20/9/08

1976 y la tienda de comestibles con sus latas apiladas hasta el techo y el bote de chicles de clorofila. La niña de rasgos agitanados y su hermano pequeño (Pepe, cree recordar) agarrado a un pliegue de su vestido. Fuera, el verano, rudo, mal afeitado, leyendo libros en edición rústica llegados de Buenos Aires: Cortázar, Borges, Eco, Monterroso. El portero de su casa haciendo móviles para vender: figuras de estética pop con caras y arco iris, otras de coches, buggys y una puesta de sol. El portero escucha la radio y mordisquea gajos de mandarina. En el último piso un ángel blande al cielo su espada flamígera marcando los límites de su reino. Los nobles guerreros de Esparta pelan patatas en el patio para todas las tortillas de la cena, las mujeres tienden la ropa, los amantes sudorosos miran al techo y enlazan sus manos, el hombre de las noticias se aclara la voz antes de que se encienda el piloto rojo de la cámara 1. Se baten huevos, se dan voces, los hombres en camiseta se rascan la tripa asomados al atardecer, del cuello del barrio cuelgan medallas de oro de todas las vírgenes conocidas.
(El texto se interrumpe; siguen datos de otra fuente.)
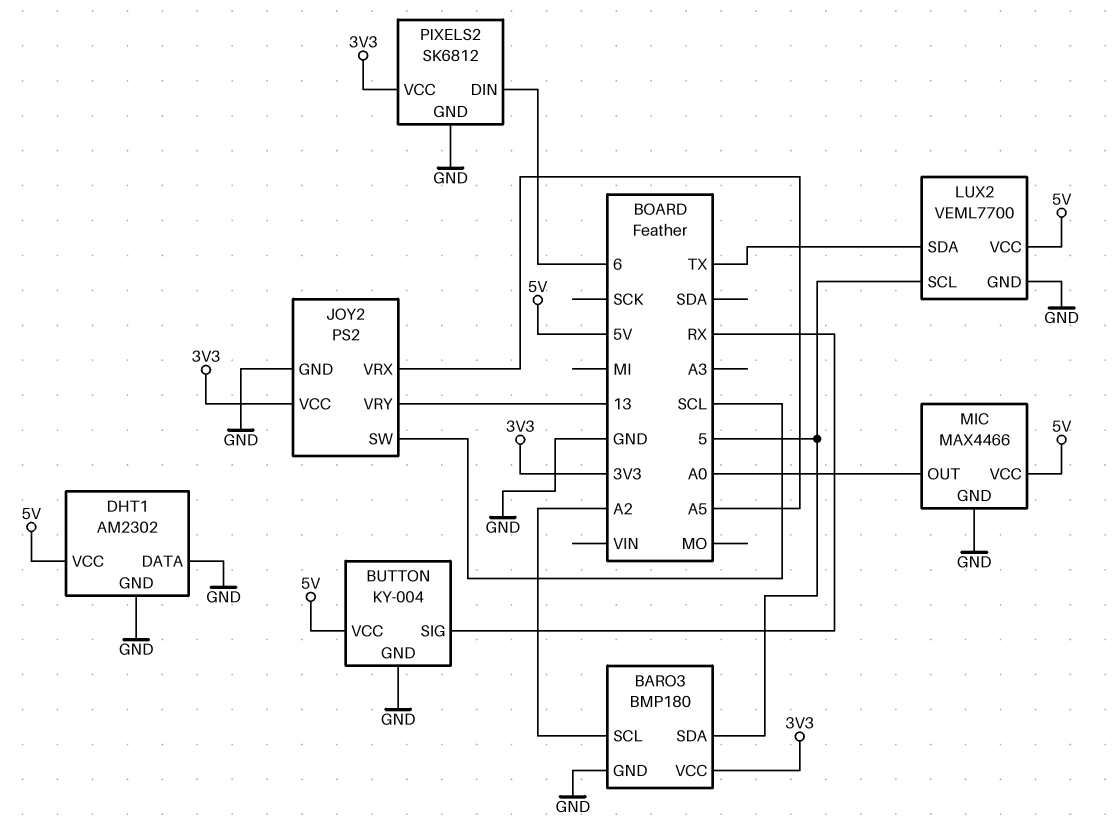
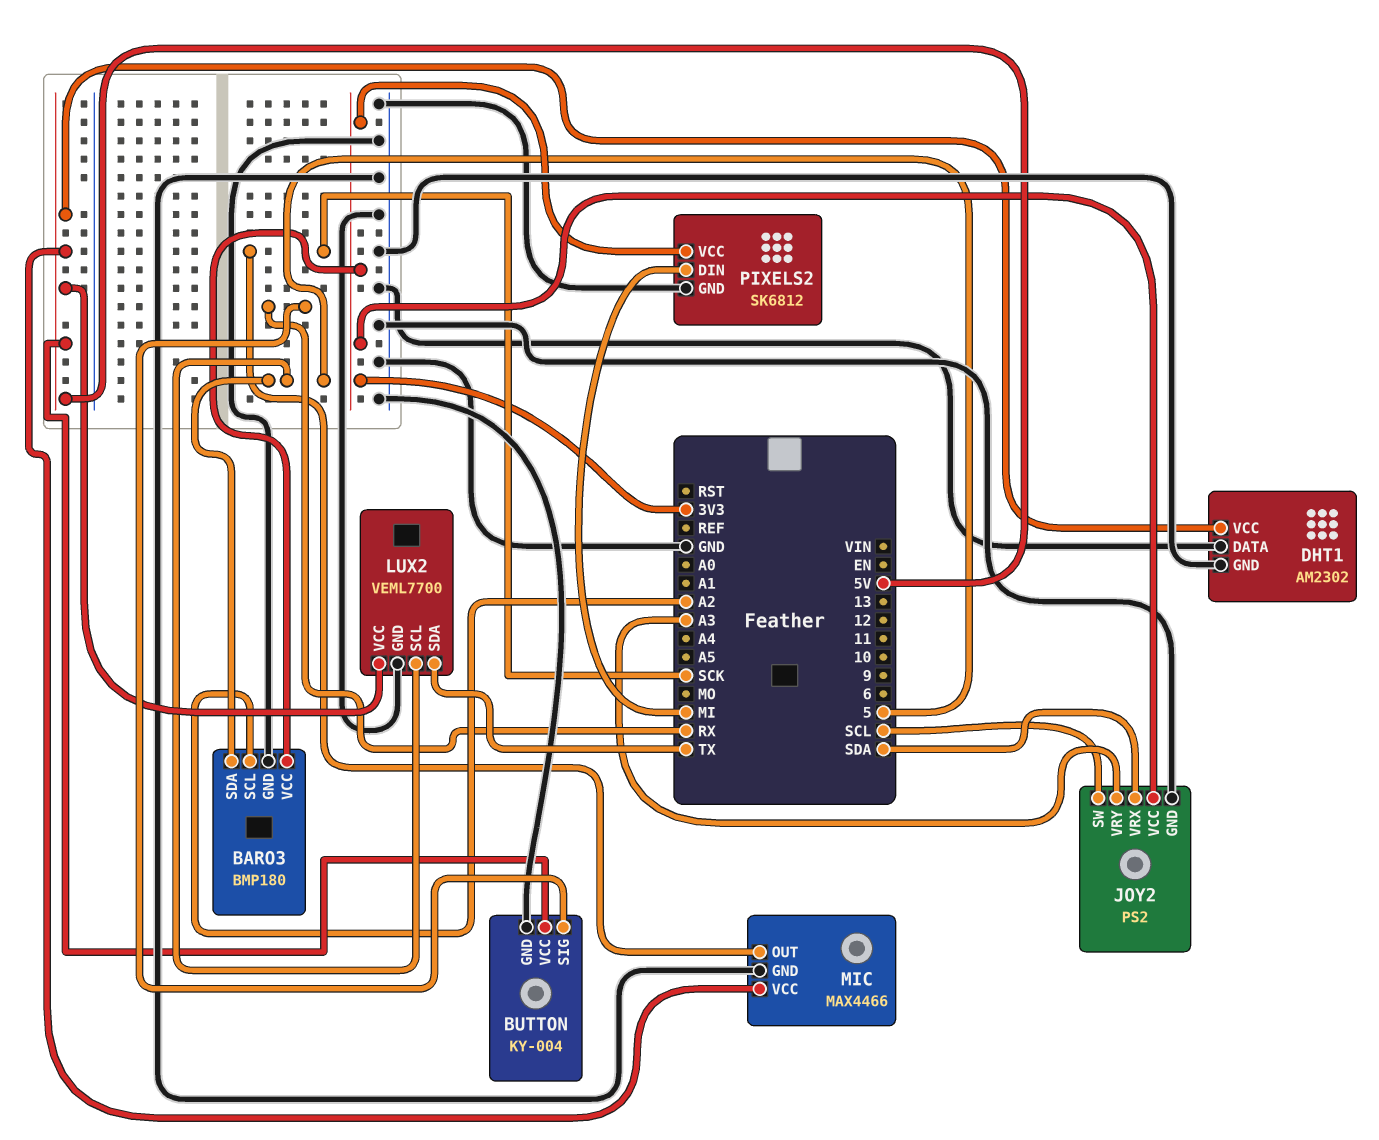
JOY2 pin VRX: A5 -> SDA
JOY2 pin VRY: 13 -> A3
MIC pin OUT: A0 -> SCK
PIXELS2 pin DIN: 6 -> MI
El ángel guarda su espada y escupe al suelo, el sol se deja caer a su cama del horizonte, los libros baratos se apilan en estanterías de pino, los chicles de clorofila se consumen en la boca, lentos, dulzones, otorgando a la tarde un sabor limpio, como de mantel planchado. Las bocas se abren y mastican, los cuchillos cortan el pan en los altares familiares, las burbujas de la gaseosa descienden por el esófago recordando a los presentes que la vida sigue teniendo unos instantes diarios de fiesta. En el piso catorce suena una guitarra distorsionada que inunda los platos de postre, con sus restos de pera y las naves vikingas de sandía que sueñan con escapar a los mares del norte. Bendito sea lo que la jornada nos ha deparado, dice Gary Cooper alejándose del barrio a caballo, dejando un rastro de beatitud en blanco y negro.